Lovec (Hunter) is a crime mystery television series coproduced by Czech Television and TV JOJ. It is directed by Jiří Strach. The series is considered spiritual successor of Strach's previous projects Ďáblova lest, Ztracená brána and Labyrint.

==Plot==
The series follows Tomáš, a demon hunter working for a secret order. He does order's will and believes that he is on the right side, although he has doubts about some of the habits and methods of his organization. During his work he helps police to investigate mysterious cases associated with mysterious and inexplicable phenomena and fights demons as he tries to maintain the balance between good and evil.

Alice is a manager at insurance company. She starts having dreams when a murder occurs at Tribeč Mountains and doesn't know if her dreams are just dreams or visions. The murder is similar to murder of her mother that happened thirty years ago and her father was convicted for it. For years she blamed him for what he supposedly did. However, her father denies the guilt and cannot explain what happened in front of his eyes at that time. At the crime scene she unexpectedly meets Tomáš and soon afterwards she gets in contact with a demon who enters inside her but she doesn't become possessed by him which never happened before. Tomáš believes that this is a new chance and that Alice can become a new weapon in an unequal battle.
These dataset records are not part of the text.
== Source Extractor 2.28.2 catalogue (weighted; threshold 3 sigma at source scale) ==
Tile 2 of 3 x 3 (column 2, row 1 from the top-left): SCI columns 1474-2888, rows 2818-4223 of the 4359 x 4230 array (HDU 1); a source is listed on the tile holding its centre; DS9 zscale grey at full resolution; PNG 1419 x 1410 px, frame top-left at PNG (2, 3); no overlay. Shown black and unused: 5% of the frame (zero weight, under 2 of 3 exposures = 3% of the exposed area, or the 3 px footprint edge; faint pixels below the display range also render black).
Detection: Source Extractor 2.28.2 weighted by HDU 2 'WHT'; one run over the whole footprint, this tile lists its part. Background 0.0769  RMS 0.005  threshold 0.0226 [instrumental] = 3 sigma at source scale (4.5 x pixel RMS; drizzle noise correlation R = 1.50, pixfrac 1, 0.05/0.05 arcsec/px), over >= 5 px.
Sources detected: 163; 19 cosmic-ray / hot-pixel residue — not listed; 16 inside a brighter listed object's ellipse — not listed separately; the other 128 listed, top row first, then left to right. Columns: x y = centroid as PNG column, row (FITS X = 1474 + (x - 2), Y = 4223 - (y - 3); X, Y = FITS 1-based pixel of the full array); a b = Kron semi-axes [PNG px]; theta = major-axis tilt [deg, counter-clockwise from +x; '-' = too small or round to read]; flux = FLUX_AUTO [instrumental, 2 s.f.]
Therefore, he decides to protect her even from the very organisation of which he is a member and invites her to join him in his work.

==Cast==
===Main===
- Pavel Kříž as Tomáš Lang
- Jana Kolesárová as Alice Černá
- Jiří Dvořák as Jindřich
- Ján Greššo as Gál
- Marek Lambora as Milan
- Ivo Gogál as Bruno
- Martin Stránský as Darius

===Supporting===
- Dušan Kaprálik as Priest
- Simonetta Hladká
- Leona König
- Veronika Strapková
- Max Bolf
- Tomáš Turek
- Nikolett Dékány
- Lukáš Černoch

==Episodes==

| Episode | Czech Title | Slovak Title | Directed by | Written by | Original air date (TV JOJ) | Original air date (ČT1) | Slovak viewers (millions) | Czech viewers (millions) |
|---|---|---|---|---|---|---|---|---|
| 1 | Alice | Alica | Jiří Strach | Tomáš Koňařík | 27 October 2024 | 30 October 2024 | 0.263 | 0.825 |
| 2 | Výtah | Výťah | Jiří Strach | Tomáš Koňařík | 3 November 2024 | 6 November 2024 |  | 0.755 |
| 3 | Talisman | Talizman | Jiří Strach | Tomáš Koňařík | 10 November 2024 | 13 November 2024 |  | 0.658 |
| 4 | Gama | Gama | Jiří Strach | Tomáš Koňařík | 17 November 2024 | 20 November 2024 |  |  |
| 5 | Blíženci | Blíženci | Jiří Strach | Tomáš Koňařík | 24 November 2024 | 27 November 2024 |  |  |
| 6 | Řád | Rád | Jiří Strach | Tomáš Koňařík | 1 December 2024 | 4 December 2024 |  |  |
| 7 | Darius | Darius | Jiří Strach | Tomáš Koňařík | 8 December 2024 | 11 December 2024 |  |  |
| 8 | Lov | Lov | Jiří Strach | Tomáš Koňařík | 15 December 2024 | 18 December 2024 |  |  |

==Production==
Shooting started in October 2022. The series was shot in Prague, Chotěšov Abbey, Znojmo or various places in Slovakia. Filming locations also included Rajhrad Abbey. Shooting concluded at the end of July 2023.